No caso de Ferguson a via judicial não se esgotou. Restam algumas brechas para a atuação do Governo federal. O titular do Departamento de Justiça, o procurador-geral Eric Holder, que é afro-americano, abriu uma investigação para esclarecer se Darren Wilson violou os direitos civis de Michael Brown ao disparar contra ele. O FBI tem competência para investigar abusos de poder que incluam discriminação da vítima.

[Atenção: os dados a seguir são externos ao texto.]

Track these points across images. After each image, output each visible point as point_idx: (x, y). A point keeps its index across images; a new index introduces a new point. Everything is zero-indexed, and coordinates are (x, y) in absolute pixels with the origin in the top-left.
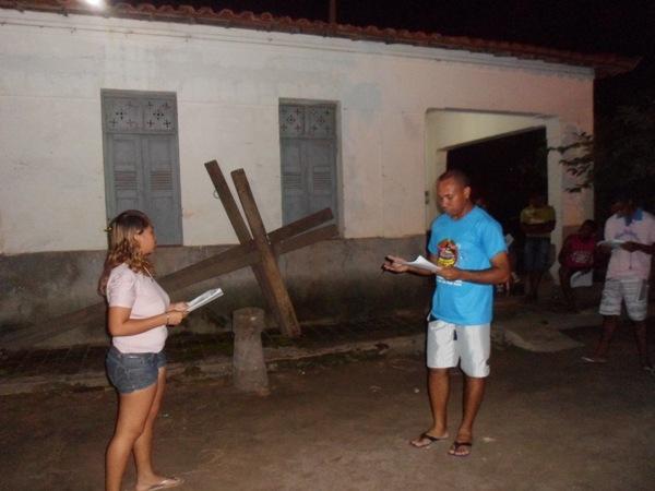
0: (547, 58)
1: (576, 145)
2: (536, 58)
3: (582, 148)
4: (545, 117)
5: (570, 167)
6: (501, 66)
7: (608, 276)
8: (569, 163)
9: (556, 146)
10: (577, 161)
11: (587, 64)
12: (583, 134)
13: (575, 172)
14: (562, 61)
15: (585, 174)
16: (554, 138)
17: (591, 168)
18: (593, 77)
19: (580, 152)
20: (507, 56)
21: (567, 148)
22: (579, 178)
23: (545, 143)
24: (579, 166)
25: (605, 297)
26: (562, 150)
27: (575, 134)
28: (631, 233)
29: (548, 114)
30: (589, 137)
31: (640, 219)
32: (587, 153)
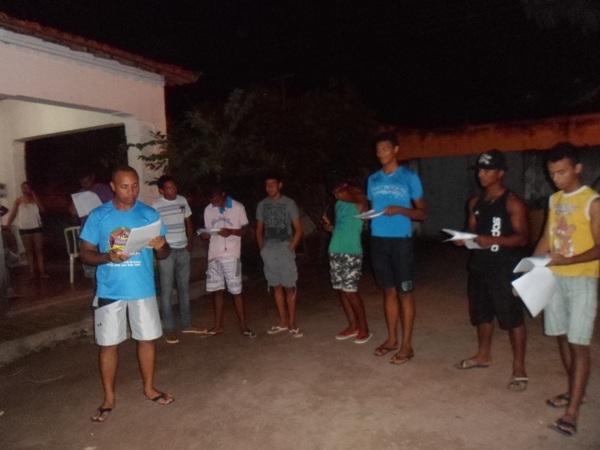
0: (122, 59)
1: (152, 143)
2: (112, 58)
3: (158, 145)
4: (123, 115)
5: (148, 162)
6: (77, 60)
7: (210, 258)
8: (147, 159)
9: (135, 143)
10: (154, 157)
11: (158, 72)
12: (159, 133)
13: (152, 167)
14: (137, 65)
15: (162, 169)
16: (133, 136)
17: (166, 163)
18: (163, 84)
19: (156, 150)
20: (83, 51)
21: (145, 145)
22: (157, 172)
23: (124, 140)
24: (156, 161)
25: (210, 277)
26: (140, 146)
27: (152, 132)
28: (224, 220)
29: (124, 111)
30: (163, 137)
31: (230, 207)
32: (162, 150)
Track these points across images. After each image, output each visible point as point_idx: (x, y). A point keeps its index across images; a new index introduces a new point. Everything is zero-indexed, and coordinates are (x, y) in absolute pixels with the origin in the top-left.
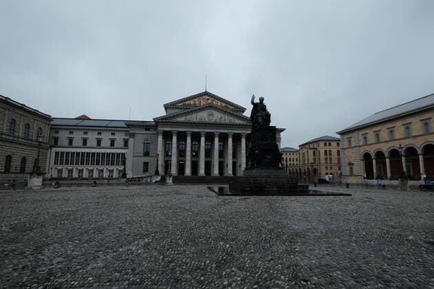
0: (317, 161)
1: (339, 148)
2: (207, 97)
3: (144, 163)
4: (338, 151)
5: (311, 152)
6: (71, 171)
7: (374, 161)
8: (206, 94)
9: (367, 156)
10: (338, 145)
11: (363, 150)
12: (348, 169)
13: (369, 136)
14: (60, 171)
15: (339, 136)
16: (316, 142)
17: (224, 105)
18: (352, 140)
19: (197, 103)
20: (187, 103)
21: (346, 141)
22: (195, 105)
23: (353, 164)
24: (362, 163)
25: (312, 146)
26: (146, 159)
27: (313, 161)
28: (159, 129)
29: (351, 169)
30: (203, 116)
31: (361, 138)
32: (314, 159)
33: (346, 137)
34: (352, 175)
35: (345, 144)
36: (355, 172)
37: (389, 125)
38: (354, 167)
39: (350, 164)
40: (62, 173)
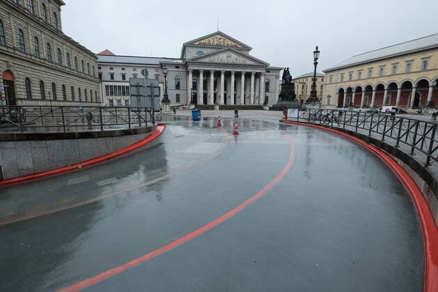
0: (305, 93)
1: (322, 83)
2: (219, 37)
3: (177, 95)
4: (322, 86)
5: (300, 86)
6: (119, 101)
7: (345, 95)
8: (219, 33)
9: (341, 91)
10: (323, 80)
11: (339, 86)
12: (326, 100)
13: (345, 76)
14: (111, 101)
15: (324, 73)
16: (305, 77)
17: (233, 44)
18: (333, 77)
19: (211, 42)
20: (202, 41)
21: (329, 78)
22: (209, 44)
23: (330, 97)
24: (337, 96)
25: (301, 81)
26: (178, 92)
27: (301, 93)
28: (189, 68)
29: (329, 100)
30: (223, 57)
31: (340, 76)
32: (303, 92)
33: (329, 74)
34: (329, 105)
35: (327, 80)
36: (331, 103)
37: (359, 68)
38: (331, 99)
39: (329, 96)
40: (112, 102)
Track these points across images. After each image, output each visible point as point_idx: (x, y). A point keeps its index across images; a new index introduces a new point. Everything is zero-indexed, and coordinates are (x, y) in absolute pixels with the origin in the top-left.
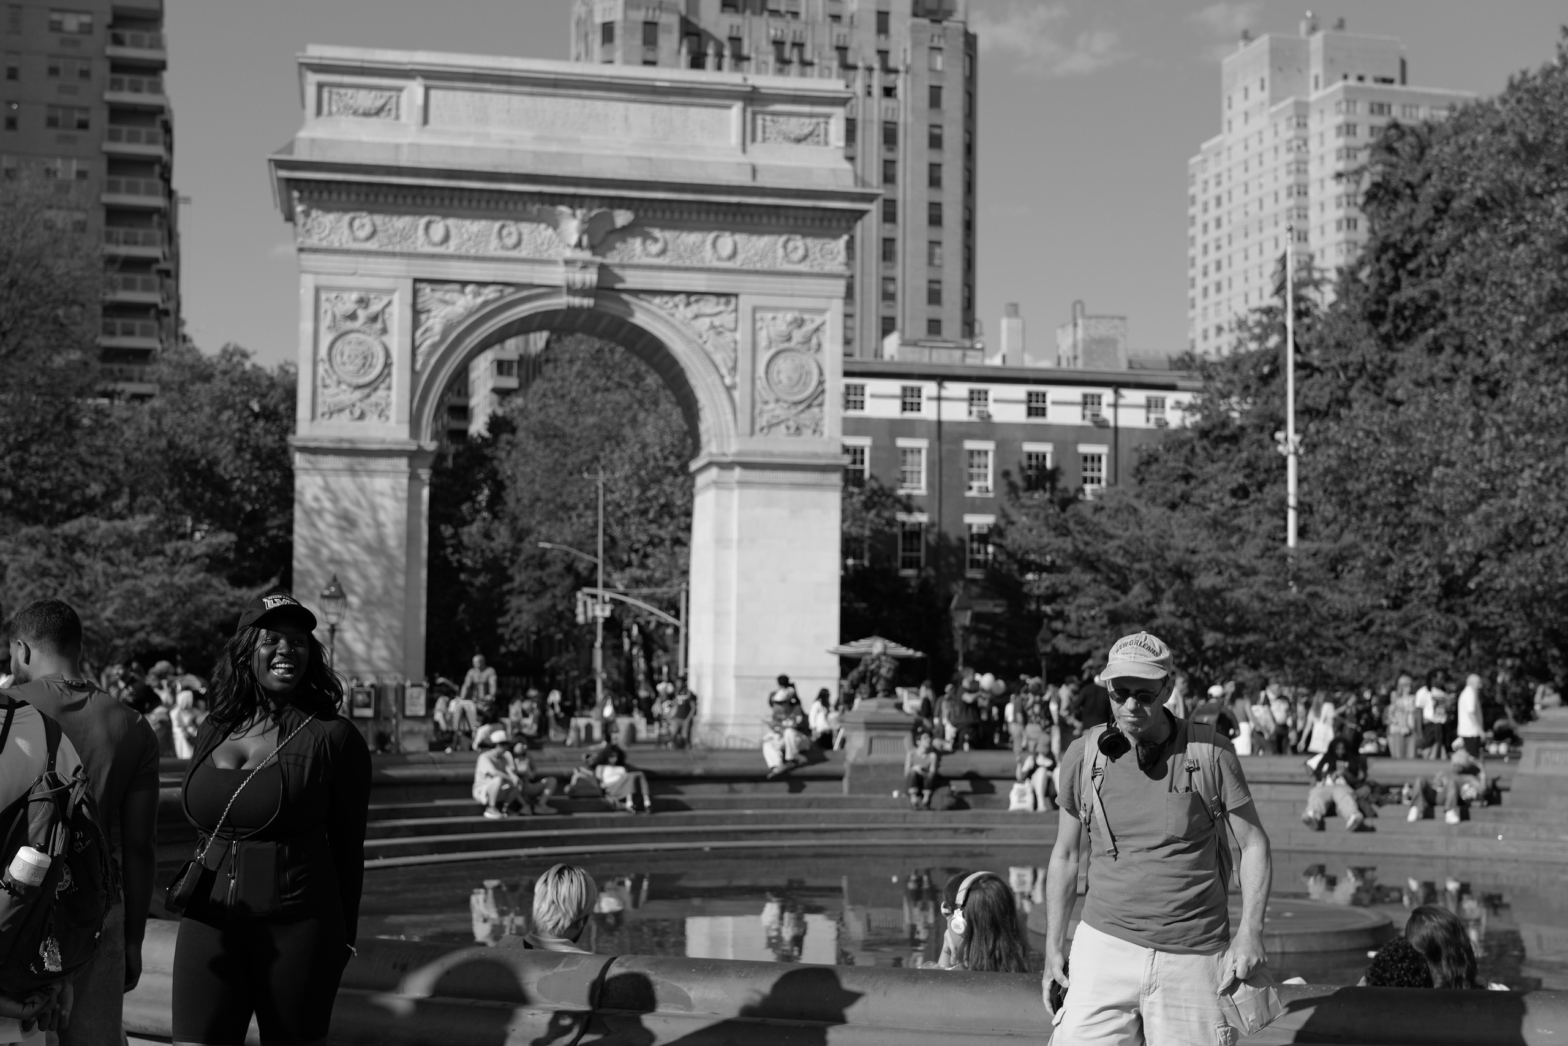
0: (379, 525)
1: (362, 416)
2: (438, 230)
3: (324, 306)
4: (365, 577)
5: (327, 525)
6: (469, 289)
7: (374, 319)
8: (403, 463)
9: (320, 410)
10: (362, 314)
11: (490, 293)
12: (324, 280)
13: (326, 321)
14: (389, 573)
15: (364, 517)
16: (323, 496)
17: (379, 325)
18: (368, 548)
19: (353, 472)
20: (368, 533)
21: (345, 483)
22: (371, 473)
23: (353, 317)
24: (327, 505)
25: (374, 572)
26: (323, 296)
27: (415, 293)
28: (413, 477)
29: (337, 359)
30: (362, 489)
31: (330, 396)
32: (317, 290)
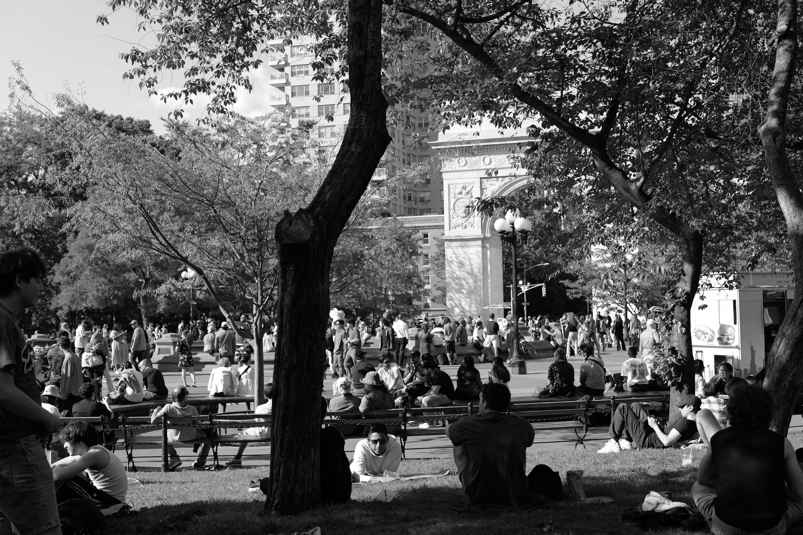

No entanto, fontes oficiais citadas pela imprensa do EUA falam em dificuldades para colher provas.
Desde que assumiu o poder, Obama evita ser visto como líder de uma comunidade só
A opção que resta ao presidente é incitar o debate sobre a relação entre a polícia e as minorias, em particular a afro-americana. Se Ferguson galvanizou metade do país, é porque a morte de um cidadão negro por disparos de um agente é experiência comum nas cidades e subúrbios dos EUA. Estudo da publicação ProPublicarevela que o risco de um jovem negro ser morto a tiros pela polícia é 21 vezes maior que o de um jovem branco (outro dado para a discussão: 90% das mortes violentas de negros se devem a disparos feitos por negros).
Obama encarregou Holder de se reunir com agentes policiais, políticos locais e líderes religiosos para encontrar medidas para que as práticas policiais “sejam justas e aplicadas com igualdade a todas as pessoas deste país”. Os EUA celebram nesta quarta-feira o Dia de Ação de Graças —a verdadeira festa nacional— e, à espera dos protestos dos próximos dias, é pouco provável um gesto do presidente. Ir a Ferguson não está na agenda. Por enquanto.